Where there is no finding that any details supplied by the assessee in its return are found to be incorrect or erroneous or false there is no question of inviting the penalty under section 271(1)(c). A mere making of a claim, which is not sustainable in law, by itself, will not amount to furnishing inaccurate particulars regarding the income of the assessee. Such a claim made in the return cannot amount to furnishing inaccurate particulars.”
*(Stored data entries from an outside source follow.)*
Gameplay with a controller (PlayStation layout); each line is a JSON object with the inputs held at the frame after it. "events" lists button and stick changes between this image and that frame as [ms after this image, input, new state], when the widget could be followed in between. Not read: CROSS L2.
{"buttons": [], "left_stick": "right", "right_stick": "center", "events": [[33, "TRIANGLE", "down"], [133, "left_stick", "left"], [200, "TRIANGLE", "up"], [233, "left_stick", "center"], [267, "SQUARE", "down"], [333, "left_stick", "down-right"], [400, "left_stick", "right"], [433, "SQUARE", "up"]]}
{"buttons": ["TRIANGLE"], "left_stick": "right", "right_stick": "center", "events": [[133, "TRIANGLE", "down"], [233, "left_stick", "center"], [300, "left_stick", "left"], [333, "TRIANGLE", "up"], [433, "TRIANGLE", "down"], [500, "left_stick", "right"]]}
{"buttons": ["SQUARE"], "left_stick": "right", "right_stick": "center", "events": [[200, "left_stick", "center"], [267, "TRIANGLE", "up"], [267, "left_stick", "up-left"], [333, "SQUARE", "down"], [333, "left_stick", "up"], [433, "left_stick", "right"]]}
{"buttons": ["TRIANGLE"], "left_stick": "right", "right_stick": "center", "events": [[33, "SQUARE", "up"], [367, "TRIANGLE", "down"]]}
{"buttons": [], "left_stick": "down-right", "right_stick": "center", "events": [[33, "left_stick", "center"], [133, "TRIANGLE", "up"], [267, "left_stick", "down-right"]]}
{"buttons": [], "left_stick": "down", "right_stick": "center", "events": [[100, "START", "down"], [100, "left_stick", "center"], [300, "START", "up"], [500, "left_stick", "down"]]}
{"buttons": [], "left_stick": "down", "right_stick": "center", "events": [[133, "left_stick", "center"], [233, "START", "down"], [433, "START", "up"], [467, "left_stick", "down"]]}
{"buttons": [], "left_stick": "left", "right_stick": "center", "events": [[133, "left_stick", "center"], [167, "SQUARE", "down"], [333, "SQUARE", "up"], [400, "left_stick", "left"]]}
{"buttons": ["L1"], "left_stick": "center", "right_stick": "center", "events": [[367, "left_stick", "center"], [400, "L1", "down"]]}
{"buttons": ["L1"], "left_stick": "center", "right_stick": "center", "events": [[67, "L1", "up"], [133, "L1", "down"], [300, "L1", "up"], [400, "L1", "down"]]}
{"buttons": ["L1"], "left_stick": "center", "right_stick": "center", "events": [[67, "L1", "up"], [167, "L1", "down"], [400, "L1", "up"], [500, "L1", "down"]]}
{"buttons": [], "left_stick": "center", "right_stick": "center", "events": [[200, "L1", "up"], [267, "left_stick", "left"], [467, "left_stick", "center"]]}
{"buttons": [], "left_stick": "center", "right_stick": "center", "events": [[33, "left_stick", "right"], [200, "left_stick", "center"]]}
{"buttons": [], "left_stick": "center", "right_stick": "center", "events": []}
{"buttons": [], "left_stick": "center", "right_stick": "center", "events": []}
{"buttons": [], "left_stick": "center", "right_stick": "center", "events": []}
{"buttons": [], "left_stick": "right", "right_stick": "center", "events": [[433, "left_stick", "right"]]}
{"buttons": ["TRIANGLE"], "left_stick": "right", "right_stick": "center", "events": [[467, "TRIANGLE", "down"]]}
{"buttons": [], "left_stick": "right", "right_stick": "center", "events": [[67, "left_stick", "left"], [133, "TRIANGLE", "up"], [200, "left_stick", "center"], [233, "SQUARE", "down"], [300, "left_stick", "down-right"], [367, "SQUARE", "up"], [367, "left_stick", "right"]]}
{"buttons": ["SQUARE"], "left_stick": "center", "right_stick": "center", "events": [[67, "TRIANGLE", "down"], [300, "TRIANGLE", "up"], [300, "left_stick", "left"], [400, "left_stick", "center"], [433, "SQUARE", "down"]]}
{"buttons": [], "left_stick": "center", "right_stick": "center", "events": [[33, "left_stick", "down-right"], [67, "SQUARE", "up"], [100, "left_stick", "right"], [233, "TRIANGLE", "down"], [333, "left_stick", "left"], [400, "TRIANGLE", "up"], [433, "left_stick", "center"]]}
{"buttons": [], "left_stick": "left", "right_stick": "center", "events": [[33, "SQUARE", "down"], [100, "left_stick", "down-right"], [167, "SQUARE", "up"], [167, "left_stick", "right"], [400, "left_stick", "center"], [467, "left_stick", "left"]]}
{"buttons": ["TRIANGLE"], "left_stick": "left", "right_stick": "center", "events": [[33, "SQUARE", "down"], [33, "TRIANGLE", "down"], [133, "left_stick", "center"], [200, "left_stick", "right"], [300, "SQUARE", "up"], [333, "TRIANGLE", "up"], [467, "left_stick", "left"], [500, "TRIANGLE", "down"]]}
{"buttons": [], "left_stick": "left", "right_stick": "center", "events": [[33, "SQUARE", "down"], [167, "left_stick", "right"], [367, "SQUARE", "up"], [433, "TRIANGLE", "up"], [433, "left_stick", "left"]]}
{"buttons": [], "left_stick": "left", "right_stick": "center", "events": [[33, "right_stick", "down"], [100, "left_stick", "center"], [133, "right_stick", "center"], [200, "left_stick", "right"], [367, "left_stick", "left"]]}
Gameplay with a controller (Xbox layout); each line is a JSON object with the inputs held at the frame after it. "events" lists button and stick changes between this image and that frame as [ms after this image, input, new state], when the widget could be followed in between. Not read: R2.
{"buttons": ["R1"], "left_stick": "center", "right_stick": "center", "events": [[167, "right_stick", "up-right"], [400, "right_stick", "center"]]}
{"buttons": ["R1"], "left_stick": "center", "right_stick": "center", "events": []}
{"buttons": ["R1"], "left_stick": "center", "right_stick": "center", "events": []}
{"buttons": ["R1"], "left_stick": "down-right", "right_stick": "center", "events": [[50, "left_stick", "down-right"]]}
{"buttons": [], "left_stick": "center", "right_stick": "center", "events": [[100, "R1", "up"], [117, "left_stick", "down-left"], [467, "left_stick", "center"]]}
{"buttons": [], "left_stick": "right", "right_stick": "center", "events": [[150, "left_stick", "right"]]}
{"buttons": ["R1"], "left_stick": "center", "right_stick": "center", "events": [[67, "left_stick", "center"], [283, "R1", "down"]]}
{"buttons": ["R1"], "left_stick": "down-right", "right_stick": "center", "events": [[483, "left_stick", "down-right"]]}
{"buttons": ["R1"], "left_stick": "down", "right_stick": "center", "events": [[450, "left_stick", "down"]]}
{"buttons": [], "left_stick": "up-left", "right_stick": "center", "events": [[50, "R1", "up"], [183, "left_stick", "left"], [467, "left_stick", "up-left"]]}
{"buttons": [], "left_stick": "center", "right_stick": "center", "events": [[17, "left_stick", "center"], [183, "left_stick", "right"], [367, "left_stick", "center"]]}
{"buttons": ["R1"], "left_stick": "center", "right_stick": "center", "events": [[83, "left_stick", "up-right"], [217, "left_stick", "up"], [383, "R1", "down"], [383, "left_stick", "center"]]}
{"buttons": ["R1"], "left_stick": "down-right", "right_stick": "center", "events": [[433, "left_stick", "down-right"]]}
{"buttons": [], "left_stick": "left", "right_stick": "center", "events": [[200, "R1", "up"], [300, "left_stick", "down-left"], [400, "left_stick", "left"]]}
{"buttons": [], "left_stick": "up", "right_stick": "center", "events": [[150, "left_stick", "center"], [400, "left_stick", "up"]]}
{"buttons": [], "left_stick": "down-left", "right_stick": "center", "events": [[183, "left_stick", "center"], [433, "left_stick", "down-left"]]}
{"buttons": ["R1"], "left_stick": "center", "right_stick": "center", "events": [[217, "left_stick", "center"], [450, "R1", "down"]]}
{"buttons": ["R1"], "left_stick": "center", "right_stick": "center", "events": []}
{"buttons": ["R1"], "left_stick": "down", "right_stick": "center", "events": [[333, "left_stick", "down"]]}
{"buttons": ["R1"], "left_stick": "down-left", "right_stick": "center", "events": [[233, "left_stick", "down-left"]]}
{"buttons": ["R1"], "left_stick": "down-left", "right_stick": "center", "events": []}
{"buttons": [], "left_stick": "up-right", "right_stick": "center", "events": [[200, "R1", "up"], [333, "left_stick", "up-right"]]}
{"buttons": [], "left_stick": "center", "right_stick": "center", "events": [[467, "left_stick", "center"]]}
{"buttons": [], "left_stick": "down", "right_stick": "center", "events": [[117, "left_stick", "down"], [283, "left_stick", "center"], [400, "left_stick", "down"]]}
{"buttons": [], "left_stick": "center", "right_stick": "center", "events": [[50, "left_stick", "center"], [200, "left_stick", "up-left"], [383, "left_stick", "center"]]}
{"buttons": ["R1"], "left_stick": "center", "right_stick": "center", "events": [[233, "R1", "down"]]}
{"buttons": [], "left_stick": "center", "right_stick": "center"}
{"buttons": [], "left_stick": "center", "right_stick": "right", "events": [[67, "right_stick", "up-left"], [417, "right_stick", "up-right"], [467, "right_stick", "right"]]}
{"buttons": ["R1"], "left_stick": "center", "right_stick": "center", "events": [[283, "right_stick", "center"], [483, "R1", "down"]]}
In view of what has been discussed above, the case law relied upon by the ld. DR for the Revenue i.e. Mak Data (P.) Ltd. (supra) is not applicable to the facts and circumstances of the case because in that case numerous queries have been raised by the AO during assessment proceedings and during assessment proceedings, the assessee has filed inaccurate particulars of income. But in the instant case, before the issuance of notice u/s 143 (2), assessee in order to rectify his mistake filed revised return with explanation that instead of claiming half of the cost of the land in question he has claimed full cost of the land due to inadvertence and oversight which appears to be a bonafide mistake and as such, penalty proceedings u/s 271(1)(c) of the Act are not attracted.
In view of what has been discussed above, we are of the considered view that penalty levied by the AO and confirmed by ld. CIT (A) is not sustainable in the eyes of law, hence ordered to be deleted. Consequently, appeal filed by the assessee is allowed. Order pronounced in open court on this 16th day of January, 2019.